Cale Green
Judge voids H-1B fee Alaska schools said threatened rural hiring
A federal judge in Massachusetts on Monday vacated Trump administration agency actions requiring a $100,000 payment for new H-1B visa petitions, removing a fee Alaska lawmakers and school officials said threatened rural teacher hiring.
U.S. District Judge Leo T. Sorokin entered judgment in State of California et al. v. Noem, Civil No. 25-13829-LTS, in the U.S. District Court for the District of Massachusetts. The judgment declared unlawful and vacated Department of Homeland Security, State Department and U.S. Citizenship and Immigration Services actions "insofar as they impose a $100,000 payment obligation on H-1B petitions."
Sorokin wrote in a 42-page order that "the Policy implementing the Proclamation is declared unlawful and is VACATED in its entirety." He said the administration's policy amounted to a tax, not a penalty, and that the president lacked power or delegated authority to impose a tax on H-1B petitions.
Sen. Lisa Murkowski said the decision came as Alaska schools were hiring for the next school year.
Murkowski wrote that the issue was not partisan in Alaska, citing the Legislature's passage of a resolution urging the federal government to waive the fee for educators. She said she would keep working to eliminate the fee permanently.
The Alaska Legislature passed House Joint Resolution 39 in May. The measure urged the federal government to waive the $100,000 H-1B visa fee for educators hired in Alaska. The bill history shows the amended resolution passed the House on March 20 and the Senate on May 13.
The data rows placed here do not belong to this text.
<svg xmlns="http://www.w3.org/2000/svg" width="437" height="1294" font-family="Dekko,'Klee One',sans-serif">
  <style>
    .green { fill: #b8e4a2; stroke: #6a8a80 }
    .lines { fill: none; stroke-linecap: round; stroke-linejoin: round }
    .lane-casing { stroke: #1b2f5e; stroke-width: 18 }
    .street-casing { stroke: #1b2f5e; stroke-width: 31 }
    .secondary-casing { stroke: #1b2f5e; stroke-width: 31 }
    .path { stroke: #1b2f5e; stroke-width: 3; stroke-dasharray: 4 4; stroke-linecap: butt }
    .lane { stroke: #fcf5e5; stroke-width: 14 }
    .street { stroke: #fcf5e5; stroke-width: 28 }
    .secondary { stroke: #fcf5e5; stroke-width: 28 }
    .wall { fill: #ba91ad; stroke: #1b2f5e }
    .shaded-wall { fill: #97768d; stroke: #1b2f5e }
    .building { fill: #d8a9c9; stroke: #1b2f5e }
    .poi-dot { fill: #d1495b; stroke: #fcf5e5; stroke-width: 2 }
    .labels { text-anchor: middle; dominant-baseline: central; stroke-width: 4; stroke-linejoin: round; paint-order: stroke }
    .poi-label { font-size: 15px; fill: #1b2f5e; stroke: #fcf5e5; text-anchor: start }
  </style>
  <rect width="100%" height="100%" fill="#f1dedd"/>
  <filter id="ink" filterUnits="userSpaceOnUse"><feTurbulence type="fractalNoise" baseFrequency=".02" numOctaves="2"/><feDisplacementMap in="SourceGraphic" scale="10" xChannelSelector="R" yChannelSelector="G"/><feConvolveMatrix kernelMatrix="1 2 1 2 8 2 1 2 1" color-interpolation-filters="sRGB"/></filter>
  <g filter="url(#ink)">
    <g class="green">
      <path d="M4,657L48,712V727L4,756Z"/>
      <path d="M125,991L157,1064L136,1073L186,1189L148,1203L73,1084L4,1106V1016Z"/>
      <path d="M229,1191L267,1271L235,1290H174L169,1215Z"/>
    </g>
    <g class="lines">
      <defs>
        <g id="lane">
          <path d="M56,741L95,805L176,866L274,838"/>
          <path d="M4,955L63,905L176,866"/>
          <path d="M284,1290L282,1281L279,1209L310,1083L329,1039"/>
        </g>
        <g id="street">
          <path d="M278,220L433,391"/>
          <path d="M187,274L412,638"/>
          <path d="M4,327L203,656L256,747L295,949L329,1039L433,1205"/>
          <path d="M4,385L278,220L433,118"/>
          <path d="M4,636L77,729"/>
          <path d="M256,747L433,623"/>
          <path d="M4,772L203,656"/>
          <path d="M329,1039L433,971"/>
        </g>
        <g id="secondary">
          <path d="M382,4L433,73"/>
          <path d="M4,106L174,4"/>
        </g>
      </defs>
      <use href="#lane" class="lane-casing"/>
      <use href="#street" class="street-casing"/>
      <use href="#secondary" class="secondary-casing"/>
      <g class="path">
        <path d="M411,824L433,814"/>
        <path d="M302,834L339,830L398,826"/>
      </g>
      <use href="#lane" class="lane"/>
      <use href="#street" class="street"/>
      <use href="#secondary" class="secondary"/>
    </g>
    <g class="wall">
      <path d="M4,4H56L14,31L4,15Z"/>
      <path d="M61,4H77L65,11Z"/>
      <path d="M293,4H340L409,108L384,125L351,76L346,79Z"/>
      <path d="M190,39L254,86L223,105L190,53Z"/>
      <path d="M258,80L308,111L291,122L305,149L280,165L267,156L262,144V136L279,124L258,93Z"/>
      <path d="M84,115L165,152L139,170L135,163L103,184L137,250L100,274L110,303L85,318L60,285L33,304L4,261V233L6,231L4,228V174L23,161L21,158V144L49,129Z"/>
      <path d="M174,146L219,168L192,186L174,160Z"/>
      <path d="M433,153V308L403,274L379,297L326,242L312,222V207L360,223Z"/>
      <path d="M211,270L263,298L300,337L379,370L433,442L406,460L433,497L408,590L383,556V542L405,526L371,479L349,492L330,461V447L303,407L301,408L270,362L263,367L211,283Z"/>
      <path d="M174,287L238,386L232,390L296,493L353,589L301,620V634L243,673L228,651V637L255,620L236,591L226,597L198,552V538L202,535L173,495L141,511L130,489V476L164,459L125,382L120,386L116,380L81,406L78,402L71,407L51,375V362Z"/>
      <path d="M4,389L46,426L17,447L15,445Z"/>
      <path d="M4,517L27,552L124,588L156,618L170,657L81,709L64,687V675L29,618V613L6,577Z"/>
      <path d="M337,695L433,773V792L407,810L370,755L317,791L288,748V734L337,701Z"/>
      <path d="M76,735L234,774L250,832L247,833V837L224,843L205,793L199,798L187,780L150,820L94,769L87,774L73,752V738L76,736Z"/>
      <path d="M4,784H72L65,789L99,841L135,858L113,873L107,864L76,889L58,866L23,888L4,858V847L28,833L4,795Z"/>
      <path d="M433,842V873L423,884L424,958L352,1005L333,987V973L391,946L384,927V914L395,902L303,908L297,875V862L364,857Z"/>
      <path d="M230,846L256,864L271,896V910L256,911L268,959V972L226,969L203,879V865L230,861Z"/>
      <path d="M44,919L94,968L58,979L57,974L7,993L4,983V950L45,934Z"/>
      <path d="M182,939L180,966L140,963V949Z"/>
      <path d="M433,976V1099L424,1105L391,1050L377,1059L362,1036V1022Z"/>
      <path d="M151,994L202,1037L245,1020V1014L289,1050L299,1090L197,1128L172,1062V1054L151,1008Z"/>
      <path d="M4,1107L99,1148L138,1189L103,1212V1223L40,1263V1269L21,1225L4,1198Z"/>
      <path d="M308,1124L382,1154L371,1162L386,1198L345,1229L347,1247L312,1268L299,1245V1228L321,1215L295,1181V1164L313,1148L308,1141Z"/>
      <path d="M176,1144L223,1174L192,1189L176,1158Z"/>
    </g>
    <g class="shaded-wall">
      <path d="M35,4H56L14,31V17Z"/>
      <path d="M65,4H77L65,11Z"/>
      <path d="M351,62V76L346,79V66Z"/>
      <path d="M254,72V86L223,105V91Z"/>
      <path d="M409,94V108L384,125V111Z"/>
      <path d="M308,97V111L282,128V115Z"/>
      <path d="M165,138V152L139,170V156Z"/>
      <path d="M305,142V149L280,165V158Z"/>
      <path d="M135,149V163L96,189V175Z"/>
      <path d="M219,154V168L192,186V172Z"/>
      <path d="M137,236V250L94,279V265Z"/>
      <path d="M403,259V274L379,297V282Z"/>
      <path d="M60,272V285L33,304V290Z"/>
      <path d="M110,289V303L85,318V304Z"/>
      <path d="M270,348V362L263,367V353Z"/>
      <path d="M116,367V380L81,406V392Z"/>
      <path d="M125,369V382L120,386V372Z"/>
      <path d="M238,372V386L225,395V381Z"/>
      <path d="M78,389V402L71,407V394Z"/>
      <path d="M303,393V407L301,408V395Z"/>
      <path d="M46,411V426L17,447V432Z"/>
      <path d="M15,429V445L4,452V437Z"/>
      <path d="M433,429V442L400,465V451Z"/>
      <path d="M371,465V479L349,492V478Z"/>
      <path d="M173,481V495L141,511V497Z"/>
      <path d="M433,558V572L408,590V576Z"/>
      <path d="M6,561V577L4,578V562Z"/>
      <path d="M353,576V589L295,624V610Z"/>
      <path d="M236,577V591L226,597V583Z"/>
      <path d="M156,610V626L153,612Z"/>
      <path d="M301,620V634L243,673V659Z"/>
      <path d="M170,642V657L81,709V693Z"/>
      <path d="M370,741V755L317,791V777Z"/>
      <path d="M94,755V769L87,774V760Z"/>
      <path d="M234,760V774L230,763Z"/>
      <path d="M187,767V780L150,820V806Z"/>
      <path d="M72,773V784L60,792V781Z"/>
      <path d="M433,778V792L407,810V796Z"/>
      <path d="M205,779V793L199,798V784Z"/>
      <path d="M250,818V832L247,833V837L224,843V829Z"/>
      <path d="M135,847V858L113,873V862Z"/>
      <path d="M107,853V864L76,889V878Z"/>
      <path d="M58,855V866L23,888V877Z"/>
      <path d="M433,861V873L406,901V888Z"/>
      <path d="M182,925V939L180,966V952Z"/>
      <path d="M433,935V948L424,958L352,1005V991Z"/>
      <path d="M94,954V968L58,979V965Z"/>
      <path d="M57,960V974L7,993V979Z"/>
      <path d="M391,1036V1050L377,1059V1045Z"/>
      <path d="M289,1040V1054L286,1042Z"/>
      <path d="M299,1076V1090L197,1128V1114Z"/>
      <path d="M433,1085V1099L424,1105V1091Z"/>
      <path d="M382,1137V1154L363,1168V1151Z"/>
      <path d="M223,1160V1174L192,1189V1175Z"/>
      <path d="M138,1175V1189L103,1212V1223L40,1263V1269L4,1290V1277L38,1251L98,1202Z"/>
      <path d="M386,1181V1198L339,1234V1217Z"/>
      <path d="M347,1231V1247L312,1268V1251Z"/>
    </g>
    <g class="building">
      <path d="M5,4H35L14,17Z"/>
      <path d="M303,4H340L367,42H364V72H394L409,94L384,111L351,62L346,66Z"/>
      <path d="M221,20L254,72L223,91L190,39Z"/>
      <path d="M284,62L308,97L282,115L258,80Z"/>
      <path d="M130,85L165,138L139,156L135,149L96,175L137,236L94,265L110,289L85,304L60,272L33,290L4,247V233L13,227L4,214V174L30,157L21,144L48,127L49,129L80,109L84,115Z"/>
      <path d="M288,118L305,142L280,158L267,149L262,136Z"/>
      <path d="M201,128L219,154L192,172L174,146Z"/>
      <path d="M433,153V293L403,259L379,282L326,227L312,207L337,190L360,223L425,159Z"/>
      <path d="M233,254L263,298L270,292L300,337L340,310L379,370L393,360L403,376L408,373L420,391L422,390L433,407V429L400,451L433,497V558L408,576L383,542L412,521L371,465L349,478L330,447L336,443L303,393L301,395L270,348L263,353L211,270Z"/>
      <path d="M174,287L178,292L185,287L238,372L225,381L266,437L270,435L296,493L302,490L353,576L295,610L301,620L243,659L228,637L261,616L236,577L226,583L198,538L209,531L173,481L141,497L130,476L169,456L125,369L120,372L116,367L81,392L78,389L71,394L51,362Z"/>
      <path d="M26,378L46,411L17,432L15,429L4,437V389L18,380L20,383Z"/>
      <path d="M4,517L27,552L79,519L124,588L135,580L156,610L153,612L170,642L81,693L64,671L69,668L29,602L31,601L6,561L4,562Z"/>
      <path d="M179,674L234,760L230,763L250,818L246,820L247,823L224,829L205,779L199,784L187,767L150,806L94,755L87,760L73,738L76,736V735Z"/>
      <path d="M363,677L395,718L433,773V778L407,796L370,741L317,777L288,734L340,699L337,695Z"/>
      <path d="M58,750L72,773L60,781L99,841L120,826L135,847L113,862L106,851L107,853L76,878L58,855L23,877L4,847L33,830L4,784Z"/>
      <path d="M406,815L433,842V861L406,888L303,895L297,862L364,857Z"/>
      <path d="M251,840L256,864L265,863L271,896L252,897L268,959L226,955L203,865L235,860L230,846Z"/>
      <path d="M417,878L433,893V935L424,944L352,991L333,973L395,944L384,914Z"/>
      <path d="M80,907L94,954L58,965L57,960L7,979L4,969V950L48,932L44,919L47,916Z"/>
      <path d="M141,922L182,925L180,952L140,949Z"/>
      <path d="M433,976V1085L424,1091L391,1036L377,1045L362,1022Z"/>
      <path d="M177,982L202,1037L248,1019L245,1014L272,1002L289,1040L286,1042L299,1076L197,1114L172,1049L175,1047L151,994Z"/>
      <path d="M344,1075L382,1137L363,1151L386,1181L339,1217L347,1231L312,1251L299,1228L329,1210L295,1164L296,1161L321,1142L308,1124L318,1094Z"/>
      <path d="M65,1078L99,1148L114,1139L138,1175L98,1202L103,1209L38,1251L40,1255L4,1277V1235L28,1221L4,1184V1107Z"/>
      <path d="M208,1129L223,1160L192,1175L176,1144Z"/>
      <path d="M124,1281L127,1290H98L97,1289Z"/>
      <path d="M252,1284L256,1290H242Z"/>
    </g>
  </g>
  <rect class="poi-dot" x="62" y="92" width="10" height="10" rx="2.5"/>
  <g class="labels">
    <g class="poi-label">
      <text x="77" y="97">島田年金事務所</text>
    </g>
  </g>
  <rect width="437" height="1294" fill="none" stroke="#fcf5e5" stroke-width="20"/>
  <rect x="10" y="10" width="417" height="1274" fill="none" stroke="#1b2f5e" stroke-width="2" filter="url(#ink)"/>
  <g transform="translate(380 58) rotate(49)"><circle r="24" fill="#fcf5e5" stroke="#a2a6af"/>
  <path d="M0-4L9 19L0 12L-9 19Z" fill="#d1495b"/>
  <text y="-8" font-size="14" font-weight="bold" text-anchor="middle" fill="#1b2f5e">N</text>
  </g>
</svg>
The resolution said many Alaska districts, especially in rural and remote communities, face persistent shortages of teachers in math, science and special education. It said the state employed close to 500 international educators working in schools on visas and warned districts could face "the difficult choice of paying millions of dollars for visa recipients or going without these needed teachers."
Murkowski introduced federal legislation in March to exempt public schools from the fee. In her announcement, she said the fee was imposed by President Donald Trump the prior year and would apply to each H-1B visa.
Dr. Lisa Parady, executive director of the Alaska Council of School Administrators, said in Murkowski's March announcement that 573 educators, about 8.5% of Alaska's teaching workforce, were serving on visas, and that more than half of Alaska school districts rely on visa teachers.
"In some rural districts, visa teachers make up 50% to nearly 80% of the teaching staff," Parady said. "School districts already invest $6,000 to $12,000 per teacher to recruit and sponsor educators through the H-1B visa process. Adding a $100,000 federal visa fee has made it financially impossible for many districts to continue hiring the teachers their students depend on."